La educación sanitaria, con mensajes bien elaborados, como estrategia casi universal frente al problema parece contundente al indicar que la solución está en el individuo y en su voluntad de reducir la ingesta y hacer más ejercicio físico. Y, sí, ésta se demuestra útil en edades muy tempranas de la vida (de 3 a 6 años) y en el marco de las guarderías. Sin embargo, los determinantes de la salud van mucho más allá de las intervenciones sanitarias y de las decisiones puramente individuales. Las políticas ambientales, sociales, laborales y, por supuesto, las educativas, entre otras, tienen una función que supera con creces la responsabilidad individual. Lógicamente, las decisiones de ingerir determinados alimentos en determinada cantidad, y de realizar o no actividad física, corresponden en último término a cada individuo, y por ello se deberá respetar el principio de libertad individual. Esto no supone, en cambio, caer en la ingenuidad de que en el análisis y las propuestas políticas no se deban considerar los factores del entorno, en sentido amplio. Así, respetando las decisiones individuales, los responsables públicos tienen el deber de informar a los ciudadanos sobre las consecuencias de sus acciones y de crear entornos propicios para que la población desarrolle hábitos saludables.

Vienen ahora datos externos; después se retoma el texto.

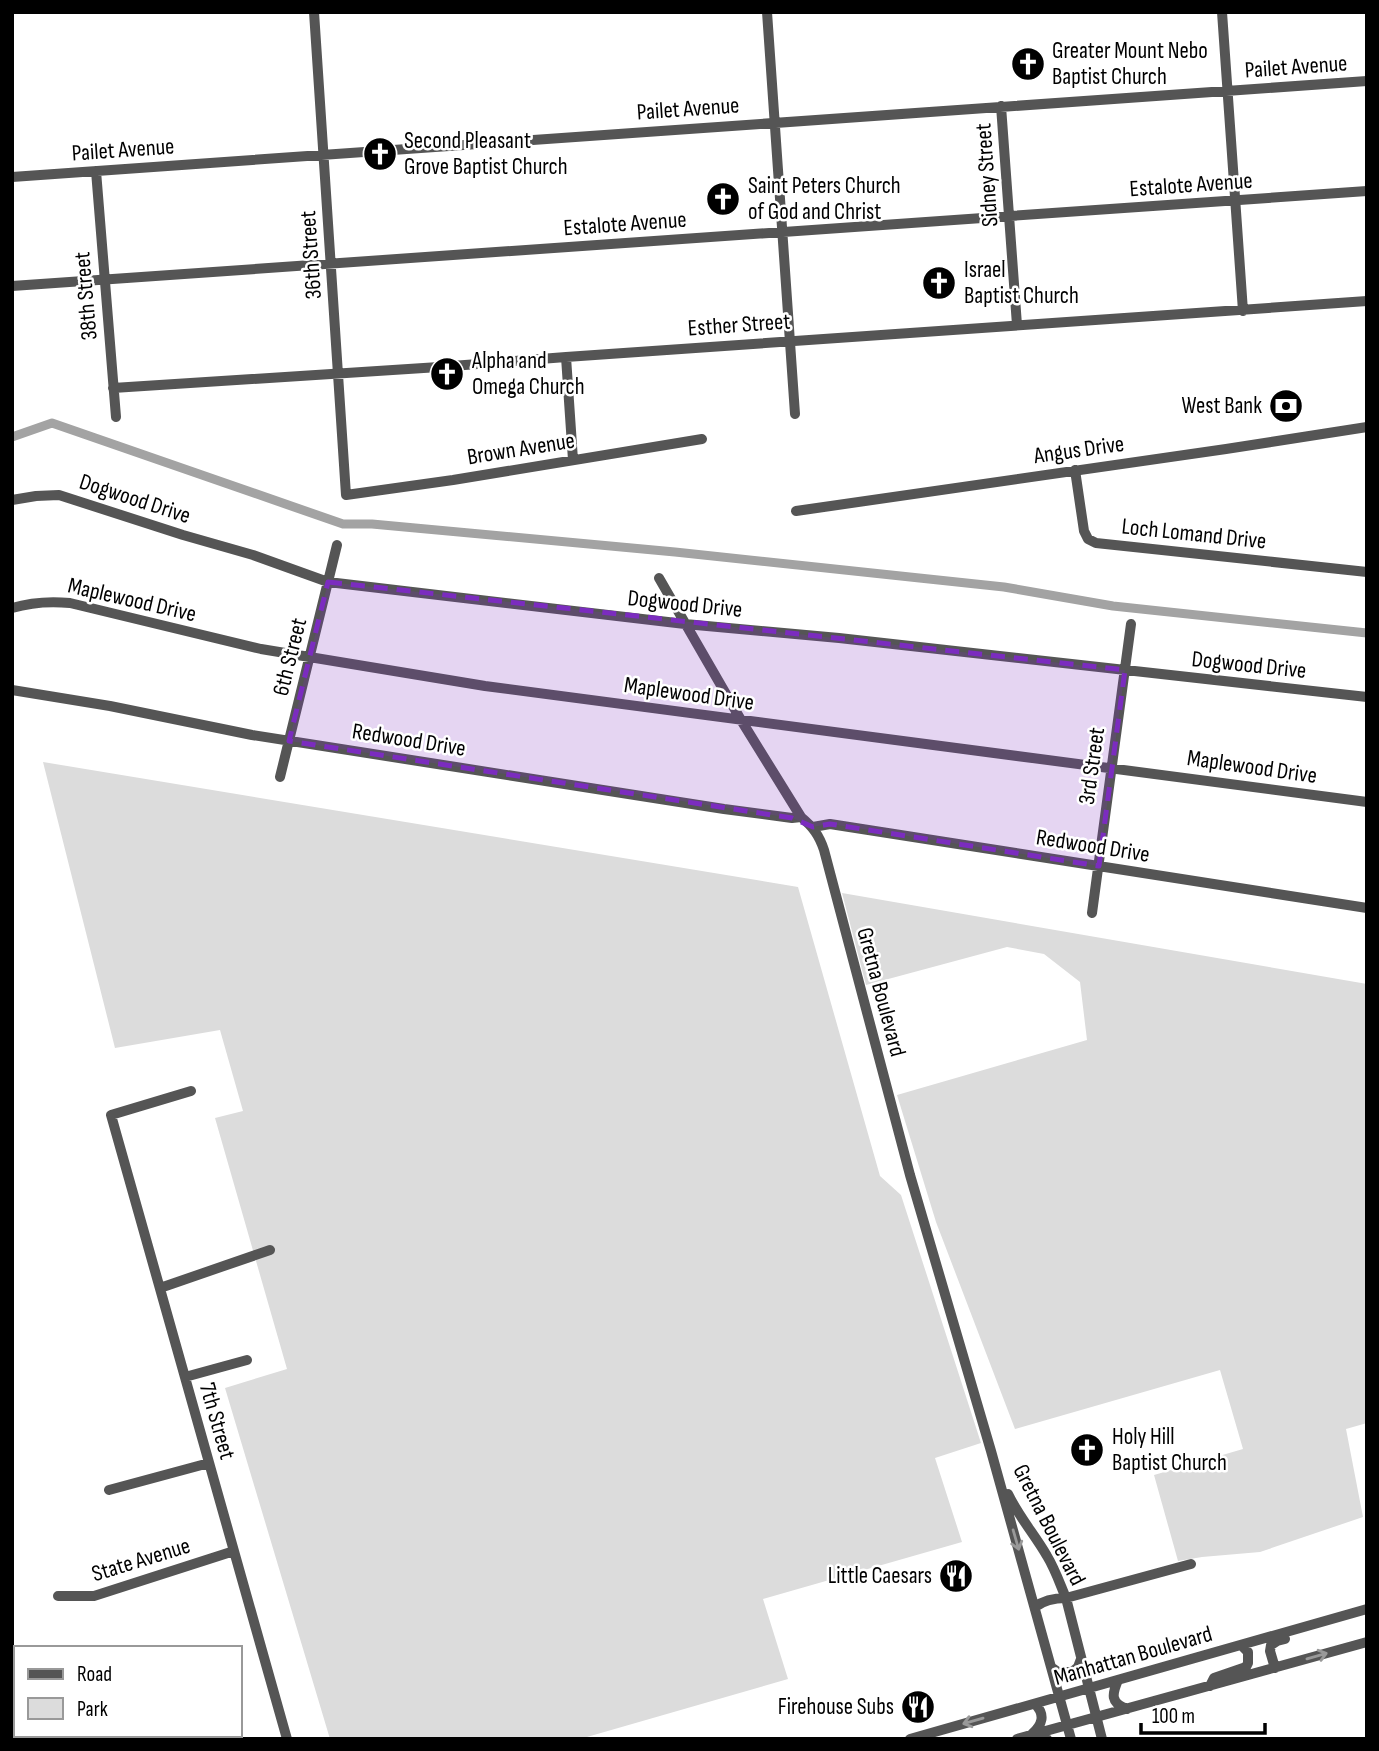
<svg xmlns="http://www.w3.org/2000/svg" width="1379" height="1751" font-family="'Sofia Sans Condensed',sans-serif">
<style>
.green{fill:#dcdcdc}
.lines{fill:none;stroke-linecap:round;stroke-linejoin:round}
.canal{stroke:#a3a3a3;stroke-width:9}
.minor{stroke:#555;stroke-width:10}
.oneway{stroke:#999}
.marked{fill:#7b2cbf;fill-opacity:0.2;stroke:#7b2cbf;stroke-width:5;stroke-dasharray:14 9;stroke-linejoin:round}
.labels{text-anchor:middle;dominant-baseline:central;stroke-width:5;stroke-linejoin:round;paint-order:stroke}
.poi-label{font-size:23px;fill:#000;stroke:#fff;text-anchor:start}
.street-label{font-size:23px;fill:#000;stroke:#fff}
</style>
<rect width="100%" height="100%" fill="#fff"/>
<path class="green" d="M 43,762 L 798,887 L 880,1176 L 901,1195 L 981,1443 L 935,1458 L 962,1542 L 763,1599 L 788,1679 L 580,1739 L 330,1739 L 225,1388 L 287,1369 L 215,1118 L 243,1111 L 220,1030 L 115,1048 Z
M 842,893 L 1367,984 L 1367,1423 L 1346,1429 L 1363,1517 L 1260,1552 L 1202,1557 L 1178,1561 L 1154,1475 L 1243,1449 L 1220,1370 L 1015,1429 L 936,1222 L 897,1095 L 1087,1040 L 1080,982 L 1044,954 L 1007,947 L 866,985 Z"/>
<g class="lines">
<path class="canal" d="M 12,437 L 52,423 L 343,524 L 372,524 L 675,552 L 1004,587 L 1113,606 L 1367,633"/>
<path class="minor" d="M 314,12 L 346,495 L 453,480 L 702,439
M 767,12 L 795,414
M 1222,12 L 1243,311
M 1001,106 L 1017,325
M 96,171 L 116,417
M 12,177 L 1367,81
M 12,286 L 1367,191
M 566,357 L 573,460
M 113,388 L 439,367 L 566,357 L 1367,301
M 1075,470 L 1084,531 L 1088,539 L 1096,543 L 1367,572
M 12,500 L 36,496 L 59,495 L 183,535 L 253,555 L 328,582 L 685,624 L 839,638 L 1367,697
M 796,511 L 1226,449 L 1367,427
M 659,578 L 741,720 L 801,817 C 813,827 819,835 824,850 L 910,1175 L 991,1451 L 1071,1739
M 12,608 C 32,602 49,601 70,603 L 261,649 L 485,686 L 1367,802
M 12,690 L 110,706 L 252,735 L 724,809 L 792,818 L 801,817
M 280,777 L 337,545
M 813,827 L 830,824 L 1367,908
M 1092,913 L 1131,624
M 191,1091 L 111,1115 L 287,1739
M 160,1288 L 270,1250
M 185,1377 L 247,1360
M 109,1490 L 209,1463
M 1008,1494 C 1019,1517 1035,1535 1047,1556 C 1055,1569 1060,1584 1066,1598 L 1102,1739
M 58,1596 L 94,1596 L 234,1551
M 1035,1607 C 1044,1600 1054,1598 1066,1598 L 1191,1564
M 1051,1667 L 1058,1672 L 1072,1672 L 1078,1667 L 1081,1659
M 1275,1668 L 1270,1651 L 1271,1645 L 1277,1641 L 1285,1639
M 1118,1680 C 1112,1694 1110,1703 1127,1709
M 1210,1686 L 1214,1678 L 1246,1667 L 1248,1663 L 1248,1652 L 1241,1645
M 1035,1704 C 1046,1715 1042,1725 1032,1734 L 1047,1739
M 910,1739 L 1367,1609
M 1017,1739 L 1367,1642"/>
</g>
<defs><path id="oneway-shaft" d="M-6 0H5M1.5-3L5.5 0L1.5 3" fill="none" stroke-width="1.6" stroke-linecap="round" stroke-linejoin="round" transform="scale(1.75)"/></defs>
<g class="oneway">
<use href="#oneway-shaft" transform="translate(1016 1540) rotate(74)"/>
<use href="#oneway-shaft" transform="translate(1317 1656) rotate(-16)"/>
<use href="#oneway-shaft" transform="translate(973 1721) rotate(164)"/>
</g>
<path class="marked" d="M 328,582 L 1125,670 L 1099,866 L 830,824 L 813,827 L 792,818 L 289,741 Z"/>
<defs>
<g id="church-disc" transform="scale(1.75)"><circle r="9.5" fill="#000" stroke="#fff"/><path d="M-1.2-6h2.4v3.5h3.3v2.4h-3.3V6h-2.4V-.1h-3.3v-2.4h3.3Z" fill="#fff"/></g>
<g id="bank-disc" transform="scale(1.75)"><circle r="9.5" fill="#000" stroke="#fff"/><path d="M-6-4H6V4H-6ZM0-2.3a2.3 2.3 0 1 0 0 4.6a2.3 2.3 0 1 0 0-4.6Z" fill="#fff"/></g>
<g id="restaurant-disc" transform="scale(1.75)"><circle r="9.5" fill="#000" stroke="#fff"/><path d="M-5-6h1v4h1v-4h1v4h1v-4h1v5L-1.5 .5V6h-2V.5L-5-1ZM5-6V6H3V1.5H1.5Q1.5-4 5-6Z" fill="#fff"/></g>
</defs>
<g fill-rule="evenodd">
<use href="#church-disc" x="1028" y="64"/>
<use href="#church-disc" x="380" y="154"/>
<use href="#church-disc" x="723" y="199"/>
<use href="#church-disc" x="939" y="283"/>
<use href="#church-disc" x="447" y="374"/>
<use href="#bank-disc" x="1286" y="406"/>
<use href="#church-disc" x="1087" y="1450"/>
<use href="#restaurant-disc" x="956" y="1576"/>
<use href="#restaurant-disc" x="918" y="1707"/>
</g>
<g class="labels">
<g class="poi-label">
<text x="1052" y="51">Greater Mount Nebo<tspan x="1052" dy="26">Baptist Church</tspan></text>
<text x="404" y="141">Second Pleasant<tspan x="404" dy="26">Grove Baptist Church</tspan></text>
<text x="748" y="186">Saint Peters Church<tspan x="748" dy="26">of God and Christ</tspan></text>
<text x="964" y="270">Israel<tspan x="964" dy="26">Baptist Church</tspan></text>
<text x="472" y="361">Alpha and<tspan x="472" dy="26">Omega Church</tspan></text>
<text x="1262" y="406" text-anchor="end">West Bank</text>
<text x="1112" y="1437">Holy Hill<tspan x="1112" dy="26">Baptist Church</tspan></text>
<text x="932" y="1576" text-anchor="end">Little Caesars</text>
<text x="894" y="1707" text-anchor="end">Firehouse Subs</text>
</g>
<g class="street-label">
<text transform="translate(1296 67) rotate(-4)">Pailet Avenue</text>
<text transform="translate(688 109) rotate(-4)">Pailet Avenue</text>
<text transform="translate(123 150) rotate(-4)">Pailet Avenue</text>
<text transform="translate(987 175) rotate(-94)">Sidney Street</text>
<text transform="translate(1191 185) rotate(-4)">Estalote Avenue</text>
<text transform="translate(625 224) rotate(-4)">Estalote Avenue</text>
<text transform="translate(311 255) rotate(-94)">36th Street</text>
<text transform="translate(86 296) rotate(-95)">38th Street</text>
<text transform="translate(739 325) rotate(-4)">Esther Street</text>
<text transform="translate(521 449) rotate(-9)">Brown Avenue</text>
<text transform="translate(1079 450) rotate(-8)">Angus Drive</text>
<text transform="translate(135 499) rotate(18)">Dogwood Drive</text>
<text transform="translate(1194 534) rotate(6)">Loch Lomand Drive</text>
<text transform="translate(132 600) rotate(13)">Maplewood Drive</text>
<text transform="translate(685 604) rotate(6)">Dogwood Drive</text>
<text transform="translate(290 657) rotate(-76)">6th Street</text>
<text transform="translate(1249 665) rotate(6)">Dogwood Drive</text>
<text transform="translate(689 694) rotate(8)">Maplewood Drive</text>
<text transform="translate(409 740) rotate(9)">Redwood Drive</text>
<text transform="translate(1092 766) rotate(-82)">3rd Street</text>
<text transform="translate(1252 767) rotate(8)">Maplewood Drive</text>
<text transform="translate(1093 846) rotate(9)">Redwood Drive</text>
<text transform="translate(881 992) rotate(75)">Gretna Boulevard</text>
<text transform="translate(217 1421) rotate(74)">7th Street</text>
<text transform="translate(1049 1525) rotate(63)">Gretna Boulevard</text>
<text transform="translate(141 1560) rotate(-17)">State Avenue</text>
<text transform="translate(1133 1656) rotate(-16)">Manhattan Boulevard</text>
</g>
</g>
<rect width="1379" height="1751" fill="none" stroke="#000000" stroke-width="28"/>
<rect x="14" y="1646" width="228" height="91" fill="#ffffff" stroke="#999999" stroke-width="2"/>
<rect x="28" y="1669" width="35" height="10" fill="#555555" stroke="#999999" stroke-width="2"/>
<text x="77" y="1681" font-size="21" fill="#000000">Road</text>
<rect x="28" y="1698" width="35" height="21" fill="#dcdcdc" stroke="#999999" stroke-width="2"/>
<text x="77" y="1716" font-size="21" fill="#000000">Park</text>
<path d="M1141 1723v10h124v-10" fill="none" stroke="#000000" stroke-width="3.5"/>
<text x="1152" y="1723" font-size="21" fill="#000000" stroke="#ffffff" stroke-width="5" paint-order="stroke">100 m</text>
</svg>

Una labor clave de la comunidad científica, demandada por la sociedad civil, es orientar las políticas saludables mediante el estudio y el análisis de las intervenciones que tendrían un resultado favorable en la prevención de la obesidad, de manera que el decisor público (y el privado) pueda asignar sus recursos del modo más eficiente posible a la hora de implementar políticas basadas en la evidencia. Los responsables públicos y las instituciones privadas deberían regular y supervisar los mensajes publicitarios relacionados con la alimentación, especialmente los dirigidos a población infantil. Además, se requieren mejores bases de datos como parte de un sistema encargado de suministrar información científica, accesible, objetiva y útil para la toma de decisiones, y fomentar el trabajo de equipos multidisciplinarios que integren enfoques salubristas y sociales. Muchas de estas iniciativas han ido tomando cuerpo en los últimos años, pero nos queda trabajo pendiente y, en el mejor de los casos sus resultados, tendrán efectos visibles a medio-largo plazo, ya que opera la paradoja de la prevención de Rose. Las medidas de prevención son siempre insuficientes, ya que la salud pública es la “hermana pobre” de la Medicina. Y la obesidad no es una excepción. Parece razonable que la epidemia deba ser ya afrontada con planes que integren el ejercicio físico, la dieta y las terapias que hayan demostrado efectividad, es decir, eficacia en la práctica clínica real.

En suma, las posibles líneas de acción para prevenir la obesidad son casi ilimitadas, pero no así los presupuestos. El coste de oportunidad de desconocer la efectividad de las diversas opciones al alcance del decisor es que los recursos que se inviertan en medidas ineficaces no permitirán financiar las que realmente mejorarían el bienestar social.